Gene linked to hair loss in African women
Professor Ncoza Dlova, Dean of UKZN’s School of Clinical Medicine and internationally renowned dermatologist, through her global collaborative work with a number of scientists; has identified a new gene that is a major cause of permanent hair loss amongst women of African descent.
They discovered the root cause of Central Centrifugal Cicatricial Alopecia (CCCA), one of the most common causes of scarring alopecia amongst African women.
This ground-breaking study, titled: ‘Variant PAD13 in Central Centrifugal Cicatricial Alopecia’ was published recently in the New England Journal of Medicine, one of the highest impact journals in medical science.
Patients with CCCA were recruited from Durban, from 2013 to 2016 and in Winston-Salem, North Carolina, from 2014 to 2017.
CCCA is defined as hair loss or spot balding that starts from the central (crown) part of the scalp and radiates outward in a circular pattern.
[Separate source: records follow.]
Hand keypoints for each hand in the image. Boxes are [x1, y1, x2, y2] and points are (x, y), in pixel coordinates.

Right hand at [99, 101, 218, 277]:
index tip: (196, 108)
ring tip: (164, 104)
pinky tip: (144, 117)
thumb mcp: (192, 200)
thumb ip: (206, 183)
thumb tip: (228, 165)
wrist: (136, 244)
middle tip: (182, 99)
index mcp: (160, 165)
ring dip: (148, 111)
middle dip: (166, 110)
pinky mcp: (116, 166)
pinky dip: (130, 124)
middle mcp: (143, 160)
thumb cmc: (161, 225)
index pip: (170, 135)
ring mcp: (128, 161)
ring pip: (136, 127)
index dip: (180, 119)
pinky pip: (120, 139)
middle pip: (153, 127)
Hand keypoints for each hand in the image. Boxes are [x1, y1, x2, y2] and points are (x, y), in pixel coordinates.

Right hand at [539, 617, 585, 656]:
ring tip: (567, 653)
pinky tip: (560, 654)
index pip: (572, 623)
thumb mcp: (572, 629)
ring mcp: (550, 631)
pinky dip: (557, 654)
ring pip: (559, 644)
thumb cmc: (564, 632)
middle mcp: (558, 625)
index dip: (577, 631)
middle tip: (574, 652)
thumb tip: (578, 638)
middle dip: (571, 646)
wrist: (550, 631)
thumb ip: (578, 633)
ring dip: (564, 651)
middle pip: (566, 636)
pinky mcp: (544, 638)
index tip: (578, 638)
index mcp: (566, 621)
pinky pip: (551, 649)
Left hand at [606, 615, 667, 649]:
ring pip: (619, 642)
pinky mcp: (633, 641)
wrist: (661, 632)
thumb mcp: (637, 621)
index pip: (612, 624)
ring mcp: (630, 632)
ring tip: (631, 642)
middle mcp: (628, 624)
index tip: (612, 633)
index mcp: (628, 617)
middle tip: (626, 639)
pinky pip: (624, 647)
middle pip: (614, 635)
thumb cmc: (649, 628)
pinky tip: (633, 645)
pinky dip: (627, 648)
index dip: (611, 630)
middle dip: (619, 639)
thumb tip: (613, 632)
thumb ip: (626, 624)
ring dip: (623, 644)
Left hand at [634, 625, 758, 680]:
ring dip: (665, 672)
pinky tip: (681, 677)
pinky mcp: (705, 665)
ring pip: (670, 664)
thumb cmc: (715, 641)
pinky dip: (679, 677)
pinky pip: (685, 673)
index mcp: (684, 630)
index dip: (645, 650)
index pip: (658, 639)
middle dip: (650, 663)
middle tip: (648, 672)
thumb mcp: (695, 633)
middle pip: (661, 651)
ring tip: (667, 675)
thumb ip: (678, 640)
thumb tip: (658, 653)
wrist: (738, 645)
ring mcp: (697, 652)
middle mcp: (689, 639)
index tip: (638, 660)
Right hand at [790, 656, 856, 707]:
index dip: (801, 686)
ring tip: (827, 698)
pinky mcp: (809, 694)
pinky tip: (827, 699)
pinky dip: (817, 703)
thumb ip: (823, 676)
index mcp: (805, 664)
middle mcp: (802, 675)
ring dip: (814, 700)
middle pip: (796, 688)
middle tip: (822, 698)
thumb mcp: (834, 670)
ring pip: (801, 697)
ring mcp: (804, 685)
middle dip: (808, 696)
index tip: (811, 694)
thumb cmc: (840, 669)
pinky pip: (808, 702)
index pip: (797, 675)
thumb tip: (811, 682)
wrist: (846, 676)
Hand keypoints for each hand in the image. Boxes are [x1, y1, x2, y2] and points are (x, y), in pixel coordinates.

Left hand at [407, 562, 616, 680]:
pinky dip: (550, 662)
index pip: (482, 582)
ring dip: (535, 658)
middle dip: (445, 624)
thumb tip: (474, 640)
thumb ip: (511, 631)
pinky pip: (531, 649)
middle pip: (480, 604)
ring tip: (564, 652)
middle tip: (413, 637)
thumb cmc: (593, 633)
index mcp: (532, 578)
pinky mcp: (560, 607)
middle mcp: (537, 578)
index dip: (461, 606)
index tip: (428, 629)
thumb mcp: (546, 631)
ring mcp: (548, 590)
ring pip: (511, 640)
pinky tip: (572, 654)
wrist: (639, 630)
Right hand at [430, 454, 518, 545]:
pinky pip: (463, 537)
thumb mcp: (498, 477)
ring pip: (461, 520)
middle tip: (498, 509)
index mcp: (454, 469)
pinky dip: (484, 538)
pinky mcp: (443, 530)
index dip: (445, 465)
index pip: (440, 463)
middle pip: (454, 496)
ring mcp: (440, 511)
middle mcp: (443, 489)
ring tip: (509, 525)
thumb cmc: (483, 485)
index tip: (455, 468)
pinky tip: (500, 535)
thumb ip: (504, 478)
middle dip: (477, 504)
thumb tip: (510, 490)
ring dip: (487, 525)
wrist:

CCCA causes destruction of the hair follicles leading to scarring and permanent hair loss.
It is very common amongst women of African descent. The root cause of this condition has always been elusive and alluded to the use of damaging chemical products on the hair as well as the application of heat brushes, hot combs or straighteners.
It has often been confused with female pattern hair loss or common baldness which is a completely different entity.
This study found that the gene, peptidylarginine deiminase 3, (PAD13); which mediates posttranslational modification of proteins essential for proper hair shaft 2 formation was mutated in the majority of affected patients suggesting that the disease is genetically heterogeneous.
So what can we learn from these research findings?
The results suggests that PADI3 mutations predispose individuals to CCCA and this presents or is triggered by environmental factors like damaging
hair grooming practices like use of hair chemicals, traction, heat , braids and weaves.
This implies that in affected families, the above mentioned practices should be totally discouraged.
Commenting on this exciting finding, Dlova said:
‘This is probably the biggest breakthrough in South African Dermatology. This discovery is a first in the world, and it followed links to my earlier publication of 2013, in which I reported for the first time a familial association in a cluster of black South African families with CCCA and have been following the 15 families for 5 years, and 7yrs later a gene has been identified.
This has huge implications on early diagnosis, prevention and possible future targeted therapy of CCCA.’